Yo guardaba silencio pues mi primo no decía nada de ese caos. “Fe en el caos” recordé por un instante. “Fe en el caos” por lo que viví, vivo y viviré, por esas historias extrañas que siempre me tocaba vivir en alguna de mis vidas.
——
Me ponía nervioso los gruñidos de tantos canes y cierta vergüenza ajena por el desorden del lugar. Mi prima Anel con un gesto de señalamiento y tapando su boca, me indicó a una garrapata que subía por el hombro de un vecino curioso sin que la notara. El bicho se desprendió solo y calló al suelo a juntarse con otros de su especie.
Dos horas después se presentaron los tipos de la oficina de los forenses. Se veían cansados. Uno alto con cara de desvelo y los zapatos desabrochados. Era obvio que le sucedía continuamente pues su compañero le llamó la atención con una mirada. Levantaron el cuerpo con tranquilidad, especialista en enfrentar los productos de la muerte. Con suavidad, como si todavía estuviera viva, la pusieron en una plancha oxidada.
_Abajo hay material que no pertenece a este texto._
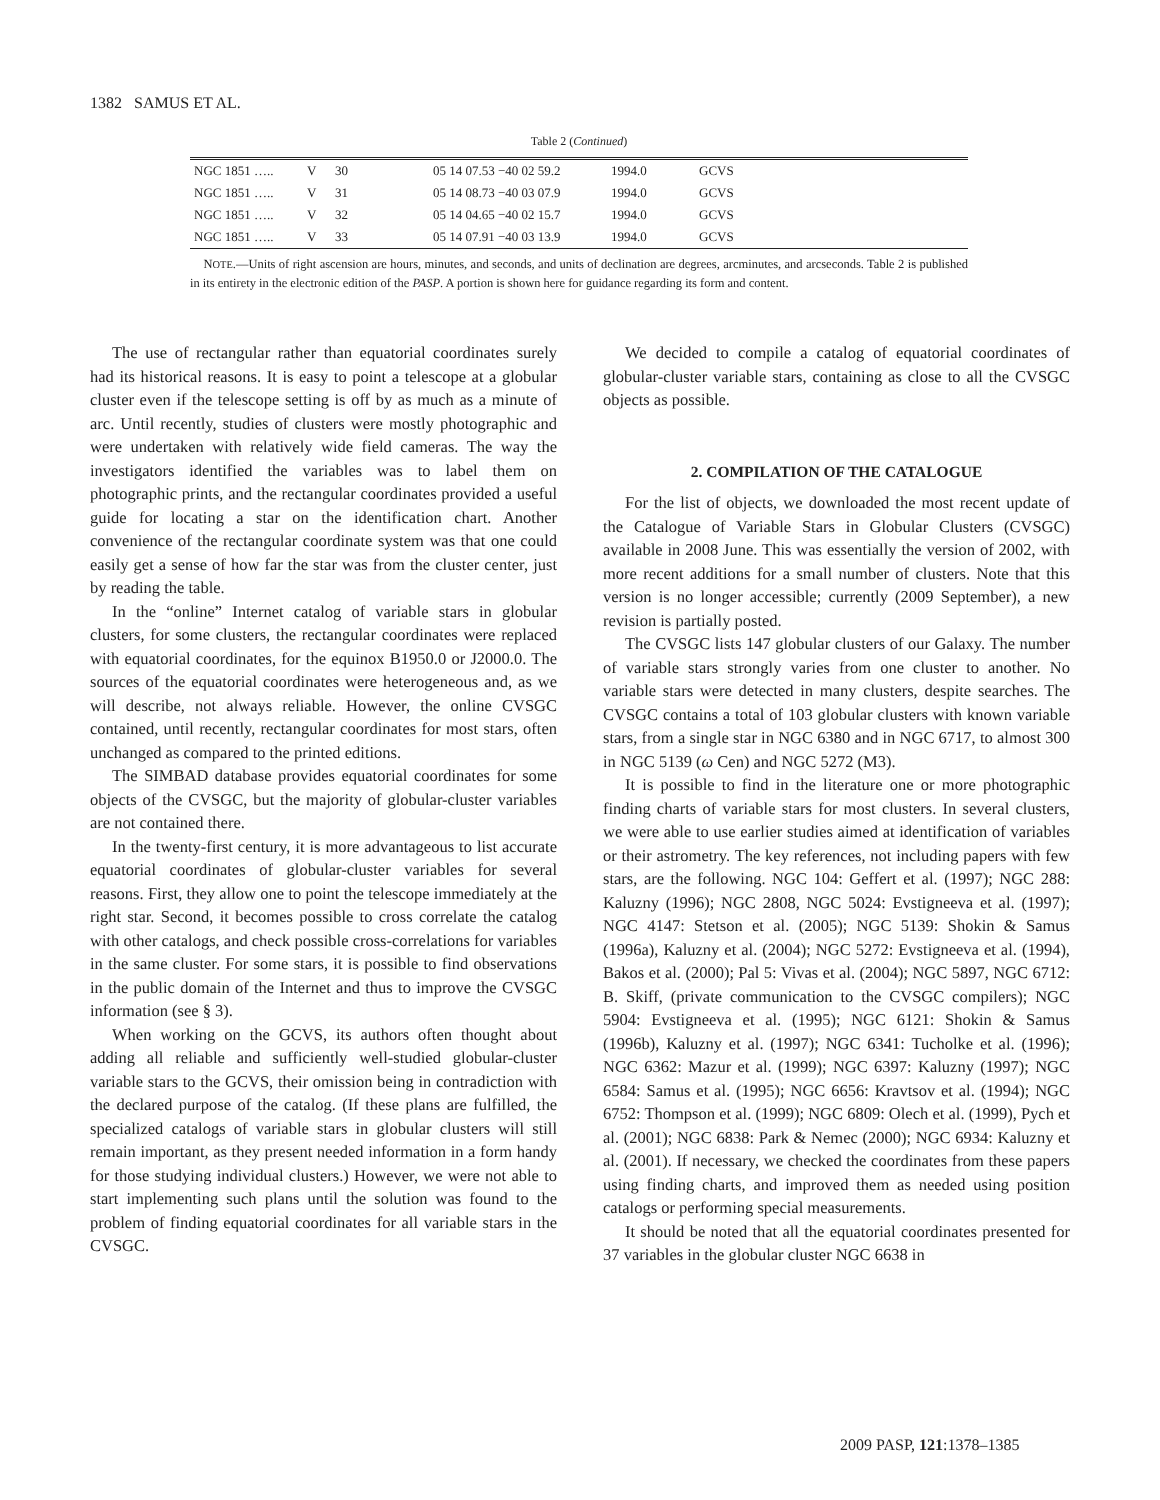1382 SAMUS ET AL.
Table 2 (Continued)
| NGC 1851 ….. | V | 30 | 05 14 07.53 −40 02 59.2 | 1994.0 | GCVS |
| NGC 1851 ….. | V | 31 | 05 14 08.73 −40 03 07.9 | 1994.0 | GCVS |
| NGC 1851 ….. | V | 32 | 05 14 04.65 −40 02 15.7 | 1994.0 | GCVS |
| NGC 1851 ….. | V | 33 | 05 14 07.91 −40 03 13.9 | 1994.0 | GCVS |
NOTE.—Units of right ascension are hours, minutes, and seconds, and units of declination are degrees, arcminutes, and arcseconds. Table 2 is published in its entirety in the electronic edition of the PASP. A portion is shown here for guidance regarding its form and content.
The use of rectangular rather than equatorial coordinates surely had its historical reasons. It is easy to point a telescope at a globular cluster even if the telescope setting is off by as much as a minute of arc. Until recently, studies of clusters were mostly photographic and were undertaken with relatively wide field cameras. The way the investigators identified the variables was to label them on photographic prints, and the rectangular coordinates provided a useful guide for locating a star on the identification chart. Another convenience of the rectangular coordinate system was that one could easily get a sense of how far the star was from the cluster center, just by reading the table.
In the “online” Internet catalog of variable stars in globular clusters, for some clusters, the rectangular coordinates were replaced with equatorial coordinates, for the equinox B1950.0 or J2000.0. The sources of the equatorial coordinates were heterogeneous and, as we will describe, not always reliable. However, the online CVSGC contained, until recently, rectangular coordinates for most stars, often unchanged as compared to the printed editions.
The SIMBAD database provides equatorial coordinates for some objects of the CVSGC, but the majority of globular-cluster variables are not contained there.
In the twenty-first century, it is more advantageous to list accurate equatorial coordinates of globular-cluster variables for several reasons. First, they allow one to point the telescope immediately at the right star. Second, it becomes possible to cross correlate the catalog with other catalogs, and check possible cross-correlations for variables in the same cluster. For some stars, it is possible to find observations in the public domain of the Internet and thus to improve the CVSGC information (see § 3).
When working on the GCVS, its authors often thought about adding all reliable and sufficiently well-studied globular-cluster variable stars to the GCVS, their omission being in contradiction with the declared purpose of the catalog. (If these plans are fulfilled, the specialized catalogs of variable stars in globular clusters will still remain important, as they present needed information in a form handy for those studying individual clusters.) However, we were not able to start implementing such plans until the solution was found to the problem of finding equatorial coordinates for all variable stars in the CVSGC.
We decided to compile a catalog of equatorial coordinates of globular-cluster variable stars, containing as close to all the CVSGC objects as possible.
2. COMPILATION OF THE CATALOGUE
For the list of objects, we downloaded the most recent update of the Catalogue of Variable Stars in Globular Clusters (CVSGC) available in 2008 June. This was essentially the version of 2002, with more recent additions for a small number of clusters. Note that this version is no longer accessible; currently (2009 September), a new revision is partially posted.
The CVSGC lists 147 globular clusters of our Galaxy. The number of variable stars strongly varies from one cluster to another. No variable stars were detected in many clusters, despite searches. The CVSGC contains a total of 103 globular clusters with known variable stars, from a single star in NGC 6380 and in NGC 6717, to almost 300 in NGC 5139 (ω Cen) and NGC 5272 (M3).
It is possible to find in the literature one or more photographic finding charts of variable stars for most clusters. In several clusters, we were able to use earlier studies aimed at identification of variables or their astrometry. The key references, not including papers with few stars, are the following. NGC 104: Geffert et al. (1997); NGC 288: Kaluzny (1996); NGC 2808, NGC 5024: Evstigneeva et al. (1997); NGC 4147: Stetson et al. (2005); NGC 5139: Shokin & Samus (1996a), Kaluzny et al. (2004); NGC 5272: Evstigneeva et al. (1994), Bakos et al. (2000); Pal 5: Vivas et al. (2004); NGC 5897, NGC 6712: B. Skiff, (private communication to the CVSGC compilers); NGC 5904: Evstigneeva et al. (1995); NGC 6121: Shokin & Samus (1996b), Kaluzny et al. (1997); NGC 6341: Tucholke et al. (1996); NGC 6362: Mazur et al. (1999); NGC 6397: Kaluzny (1997); NGC 6584: Samus et al. (1995); NGC 6656: Kravtsov et al. (1994); NGC 6752: Thompson et al. (1999); NGC 6809: Olech et al. (1999), Pych et al. (2001); NGC 6838: Park & Nemec (2000); NGC 6934: Kaluzny et al. (2001). If necessary, we checked the coordinates from these papers using finding charts, and improved them as needed using position catalogs or performing special measurements.
It should be noted that all the equatorial coordinates presented for 37 variables in the globular cluster NGC 6638 in
2009 PASP, 121:1378–1385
Por la postura del “rigor mortis”, la forma en la cual la sacaron fue la misma como la encontraron. Mejor me retiré, pues tengo el pequeño defecto que al estar muy nervioso, me dan ataques de risa y, en ese momento, las garrapatas, los perros, el desorden me causaron una especie de realce de risa interna; no de alegría, sino por la situación ridícula, el contexto extraño, lo desacreditado de algo normal como la muerte. Me pregunté la razón de no tener un deceso corriente, es decir, en una cama de hospital o en la cama de un hogar, pero no en una realidad extraña y caótica.
Me alejé y encendí un cigarro. Un gato salto por el techo de la casa contigua. Los perros de atrás de la casa , aislados por una cerca de madera, gruñían, aullaban y ladraban; esos infundían terror. Al acercarme quince de ellos, uno sobre otros en forma de avalancha canina ladraban con furia infernal, intentaban morder a quien tuvieran cerca.
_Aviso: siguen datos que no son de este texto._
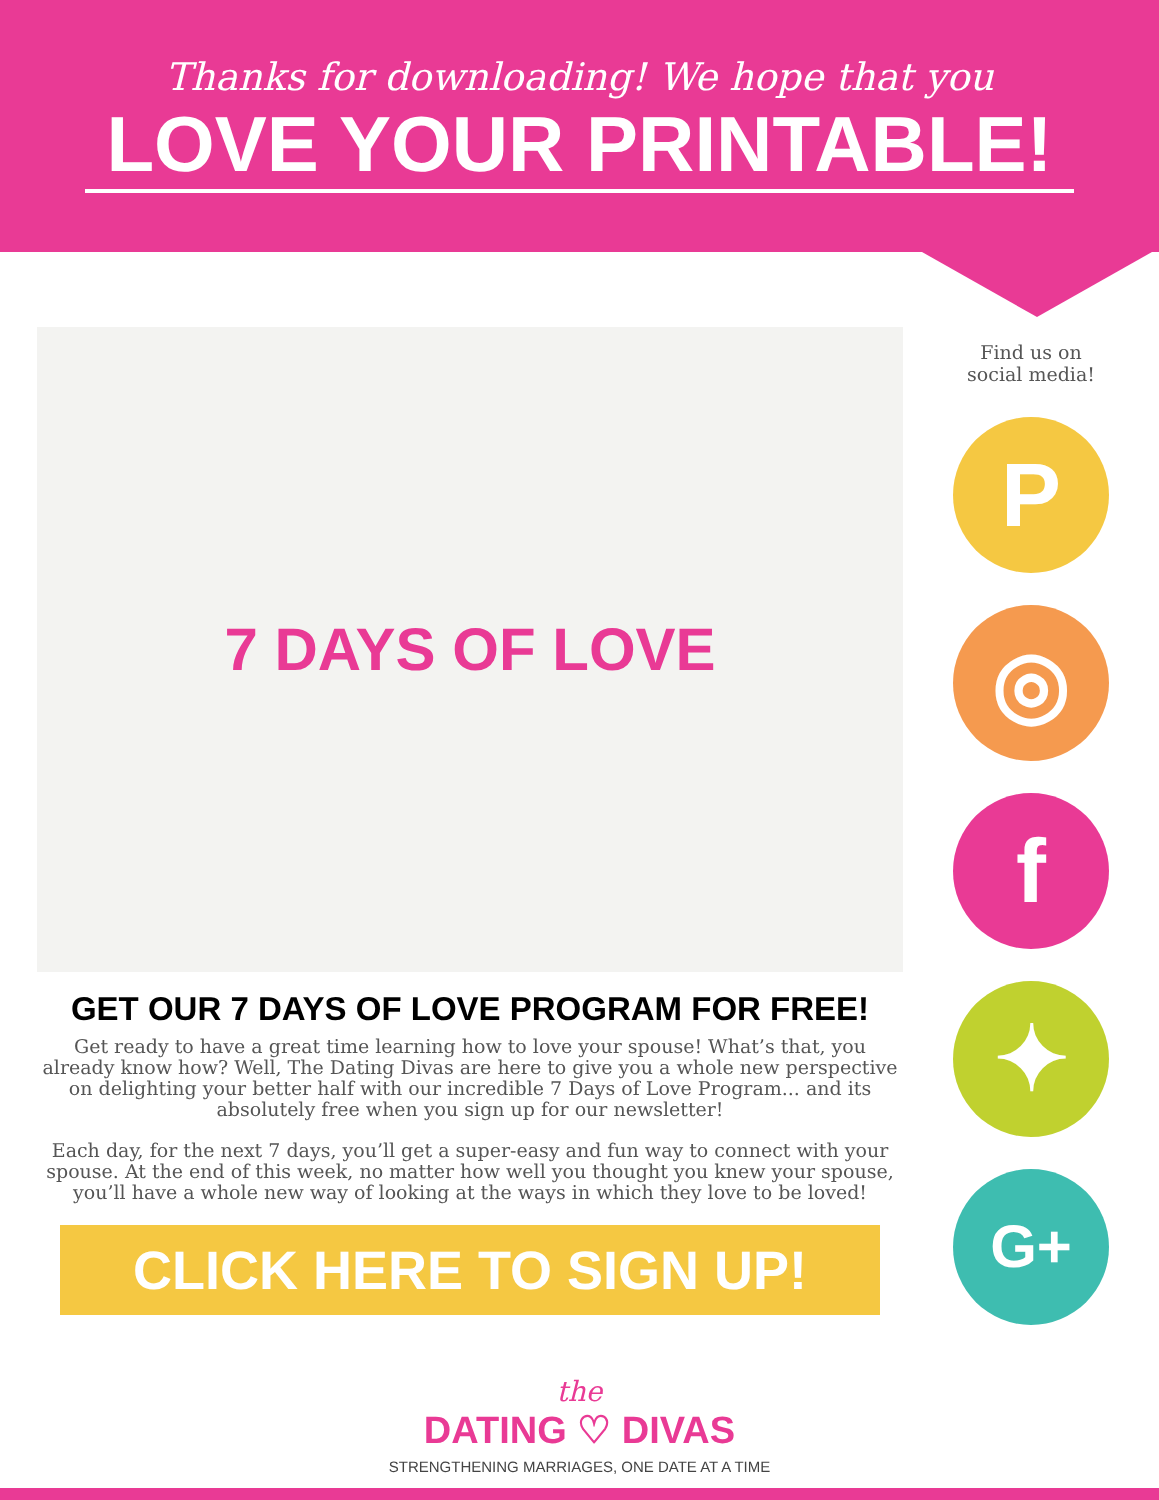Thanks for downloading! We hope that you
LOVE YOUR PRINTABLE!
7 DAYS OF LOVE
GET OUR 7 DAYS OF LOVE PROGRAM FOR FREE!
Get ready to have a great time learning how to love your spouse! What’s that, you already know how? Well, The Dating Divas are here to give you a whole new perspective on delighting your better half with our incredible 7 Days of Love Program... and its absolutely free when you sign up for our newsletter!
Each day, for the next 7 days, you’ll get a super-easy and fun way to connect with your spouse. At the end of this week, no matter how well you thought you knew your spouse, you’ll have a whole new way of looking at the ways in which they love to be loved!
CLICK HERE TO SIGN UP!
Find us on
social media!
P
◎
f
✦
G+
the
DATING ♡ DIVAS
STRENGTHENING MARRIAGES, ONE DATE AT A TIME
¿Qué hubiera pasado al morir la tía en el patio? Estos animales hubieran hecho presa de ella. Una muerte grotesca y sumada, ridícula. Como aquel viejo que muere en un prostíbulo con los zapatos puestos y con una “Viagra” en la mesa, un transeúnte aplastado por un suicida de esos que se tiran de un edificio o aquel que muere por estar borracho y lo atropella el tren por dormir en los rieles. Una muerte de titular rojo de periódico. “Muere comida por mascotas” qué sé yo, algo oscuro, aún más de lo que veía en esta casa, a la cual le habría prendido fuego con todo adentro para purificarla bien.
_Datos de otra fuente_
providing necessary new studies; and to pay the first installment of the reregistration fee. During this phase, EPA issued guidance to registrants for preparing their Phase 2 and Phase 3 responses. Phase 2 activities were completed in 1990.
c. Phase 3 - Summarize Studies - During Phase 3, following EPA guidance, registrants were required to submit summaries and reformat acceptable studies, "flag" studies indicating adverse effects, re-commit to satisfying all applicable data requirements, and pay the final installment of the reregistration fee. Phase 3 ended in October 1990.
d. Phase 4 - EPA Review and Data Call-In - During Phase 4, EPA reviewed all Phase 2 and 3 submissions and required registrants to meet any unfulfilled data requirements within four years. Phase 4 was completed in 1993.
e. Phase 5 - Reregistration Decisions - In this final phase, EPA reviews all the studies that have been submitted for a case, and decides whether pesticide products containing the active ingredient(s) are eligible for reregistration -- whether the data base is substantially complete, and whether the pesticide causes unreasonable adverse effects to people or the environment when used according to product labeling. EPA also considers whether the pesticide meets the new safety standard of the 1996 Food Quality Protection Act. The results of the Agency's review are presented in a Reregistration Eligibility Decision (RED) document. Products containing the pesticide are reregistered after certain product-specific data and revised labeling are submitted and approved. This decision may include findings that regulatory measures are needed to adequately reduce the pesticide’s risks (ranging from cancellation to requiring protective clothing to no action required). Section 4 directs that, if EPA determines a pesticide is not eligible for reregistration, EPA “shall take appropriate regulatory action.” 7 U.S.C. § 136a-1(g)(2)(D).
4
Eso sí, los perros no eran culpables de la situación, y al encontrar las bolsas de “Purina” de primera calidad consideré que la tía poseía preocupación por los animales. Toda su miserable jubilación se la gastaba en ellos, pero en algún momento se salió de control. Esto no fue la causa de su muerte, más bien eran su razón de vida. Hay personas solas que dejan caer todo su amor en mascotas con tanto exceso, pues los humanos nunca podremos superar el amor infinito de un perro y menos darlo a otros como ellos lo hacen.
Y eso no la convertía en una persona buena con otros; sólo con sus animales que nunca podían quejarse de ella. Oyentes sin habla y juicio de su hacinamiento. Miré por la cerca y un perro chico y negro me saltó encima, dándome una mordida en el brazo que pude usar como escudo para taparme el rostro. Un mal presagio, ¿represalia de la tía muerta? Ahora vacunas para la rabia, y a ver cómo ordenamos esto. “Fe en el Caos” pensé y al fin entendí lo escrito en el bote de veneno que coloque hace unos días atrás en su despensa.